** Opening Material provided block **
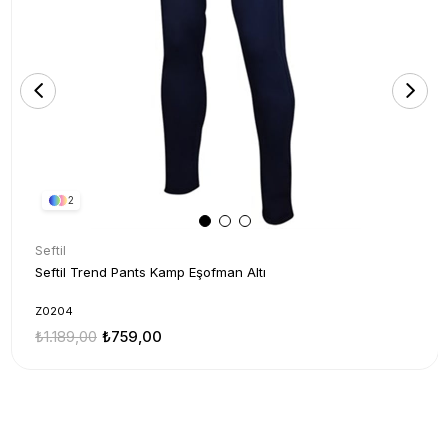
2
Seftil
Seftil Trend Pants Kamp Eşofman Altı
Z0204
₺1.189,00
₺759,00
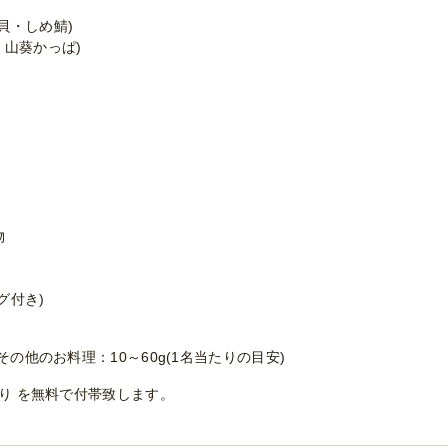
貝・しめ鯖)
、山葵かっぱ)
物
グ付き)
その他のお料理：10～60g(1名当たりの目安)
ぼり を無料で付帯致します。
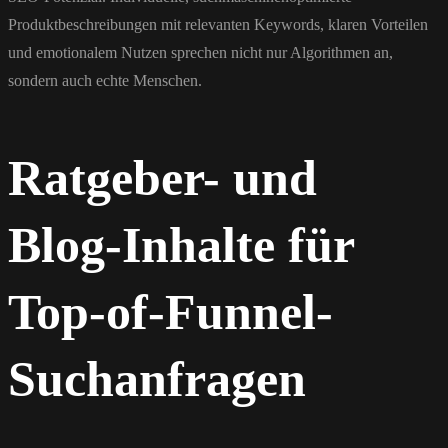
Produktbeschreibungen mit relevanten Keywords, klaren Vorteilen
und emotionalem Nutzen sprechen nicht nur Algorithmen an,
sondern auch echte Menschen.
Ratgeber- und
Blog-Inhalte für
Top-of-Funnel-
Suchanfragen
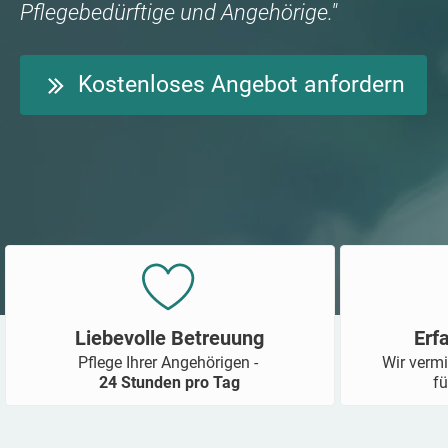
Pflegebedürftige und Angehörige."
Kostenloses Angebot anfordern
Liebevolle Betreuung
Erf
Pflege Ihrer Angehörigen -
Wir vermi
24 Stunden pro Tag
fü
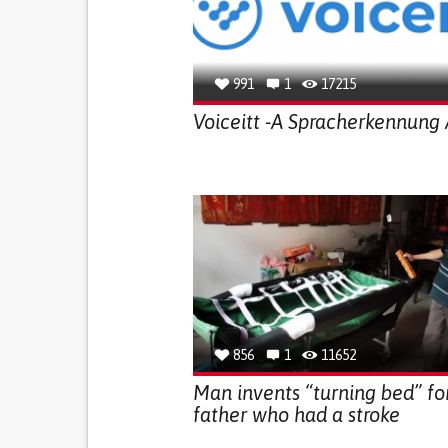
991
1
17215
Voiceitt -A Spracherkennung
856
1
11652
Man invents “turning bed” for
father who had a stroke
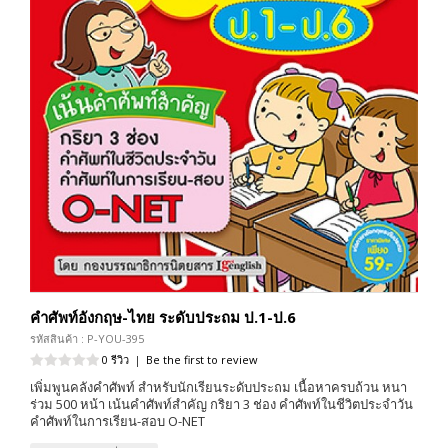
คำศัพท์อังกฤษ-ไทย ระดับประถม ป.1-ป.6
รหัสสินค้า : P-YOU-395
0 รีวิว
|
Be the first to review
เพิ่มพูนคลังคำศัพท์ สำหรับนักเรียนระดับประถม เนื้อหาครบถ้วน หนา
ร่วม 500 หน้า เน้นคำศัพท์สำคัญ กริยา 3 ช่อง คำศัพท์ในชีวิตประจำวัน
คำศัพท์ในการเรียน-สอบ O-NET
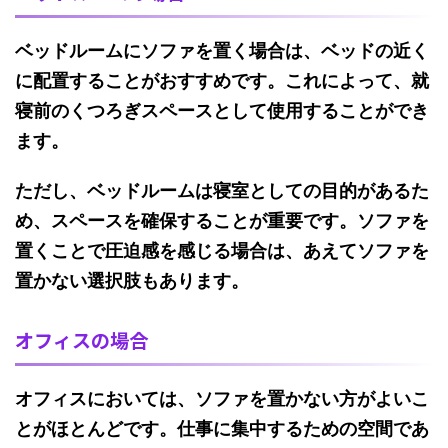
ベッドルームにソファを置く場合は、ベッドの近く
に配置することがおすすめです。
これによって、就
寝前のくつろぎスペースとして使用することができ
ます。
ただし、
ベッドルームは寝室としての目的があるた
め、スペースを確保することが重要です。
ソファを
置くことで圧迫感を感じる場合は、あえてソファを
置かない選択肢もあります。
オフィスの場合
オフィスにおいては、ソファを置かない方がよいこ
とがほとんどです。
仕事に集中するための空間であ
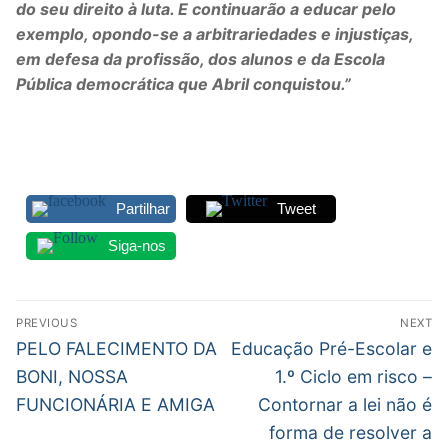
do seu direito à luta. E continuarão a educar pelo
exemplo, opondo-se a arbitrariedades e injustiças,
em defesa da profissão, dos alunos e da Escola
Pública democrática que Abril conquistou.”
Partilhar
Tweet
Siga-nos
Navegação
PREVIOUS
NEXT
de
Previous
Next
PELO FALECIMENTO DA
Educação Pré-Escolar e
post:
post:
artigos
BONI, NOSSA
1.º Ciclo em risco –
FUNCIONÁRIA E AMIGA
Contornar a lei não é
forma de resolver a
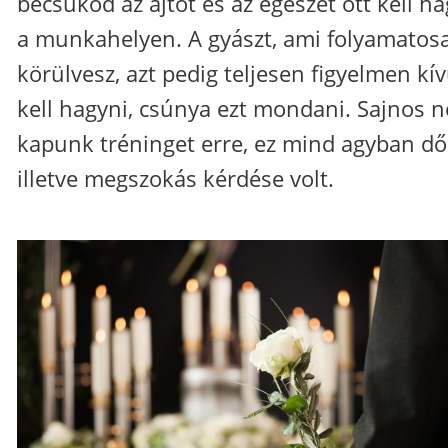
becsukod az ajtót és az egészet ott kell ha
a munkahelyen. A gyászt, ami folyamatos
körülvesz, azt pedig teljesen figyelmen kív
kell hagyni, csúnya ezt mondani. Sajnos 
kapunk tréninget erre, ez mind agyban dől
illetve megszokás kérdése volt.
** Closing Material provided block **
** Opening Material provided block **
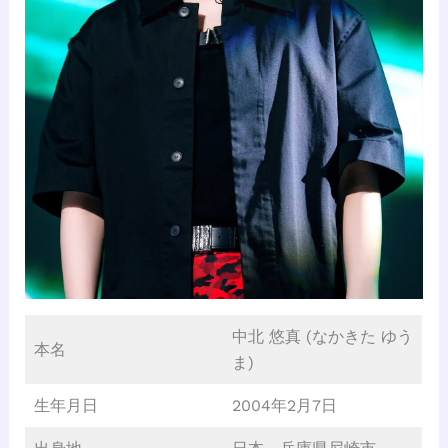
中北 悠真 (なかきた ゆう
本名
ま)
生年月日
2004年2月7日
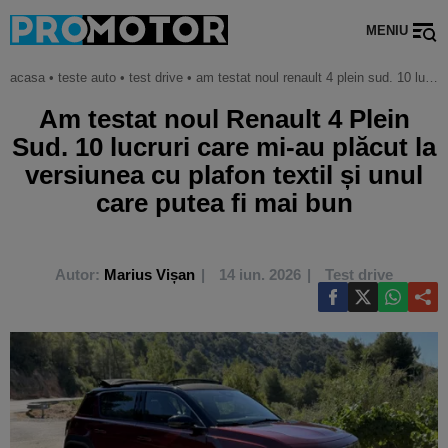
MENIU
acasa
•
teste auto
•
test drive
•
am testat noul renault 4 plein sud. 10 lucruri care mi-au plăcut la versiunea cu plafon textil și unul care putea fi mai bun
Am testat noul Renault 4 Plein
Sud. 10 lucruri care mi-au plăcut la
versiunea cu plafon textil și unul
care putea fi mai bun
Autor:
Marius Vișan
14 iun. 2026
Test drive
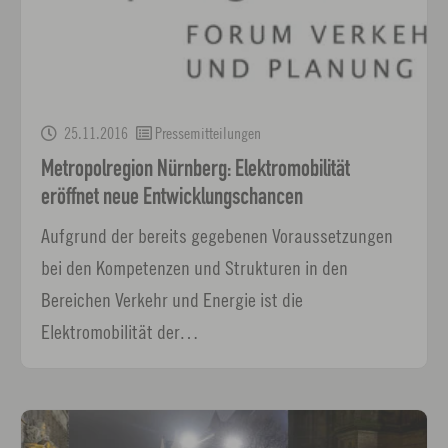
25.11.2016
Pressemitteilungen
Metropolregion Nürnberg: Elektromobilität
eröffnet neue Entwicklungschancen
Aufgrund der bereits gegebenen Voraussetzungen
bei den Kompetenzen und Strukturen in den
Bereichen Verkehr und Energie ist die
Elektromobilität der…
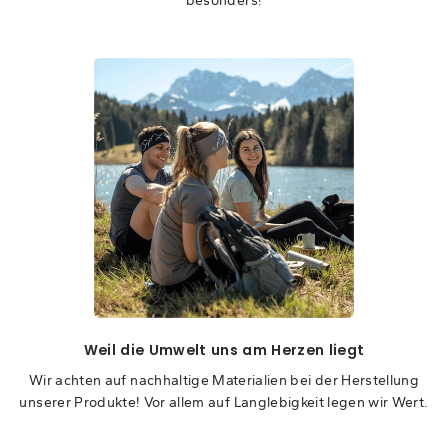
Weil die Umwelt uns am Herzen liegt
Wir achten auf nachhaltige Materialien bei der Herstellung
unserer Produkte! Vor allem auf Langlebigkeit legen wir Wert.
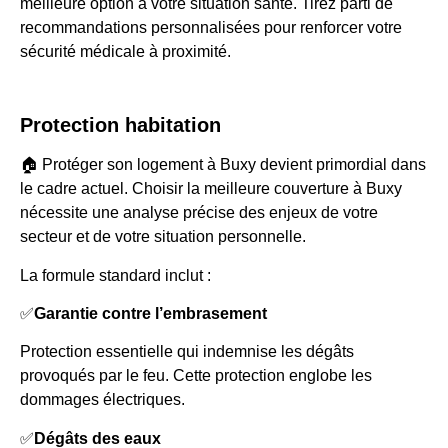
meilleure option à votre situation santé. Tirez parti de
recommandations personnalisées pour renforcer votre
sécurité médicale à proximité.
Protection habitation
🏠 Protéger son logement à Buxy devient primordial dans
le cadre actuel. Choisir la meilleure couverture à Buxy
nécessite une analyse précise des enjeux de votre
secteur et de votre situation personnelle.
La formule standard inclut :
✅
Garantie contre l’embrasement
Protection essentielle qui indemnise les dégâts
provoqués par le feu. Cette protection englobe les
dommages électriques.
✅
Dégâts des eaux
** Closing Material provided block **
§ **Try it**
Go through the entries above, and wherever a line holds the word "บประถม", copy that line.

§ **Completed exercise**
คำศัพท์อังกฤษ-ไทย ระดับประถม ป.1-ป.6
เพิ่มพูนคลังคำศัพท์ สำหรับนักเรียนระดับประถม เนื้อหาครบถ้วน หนา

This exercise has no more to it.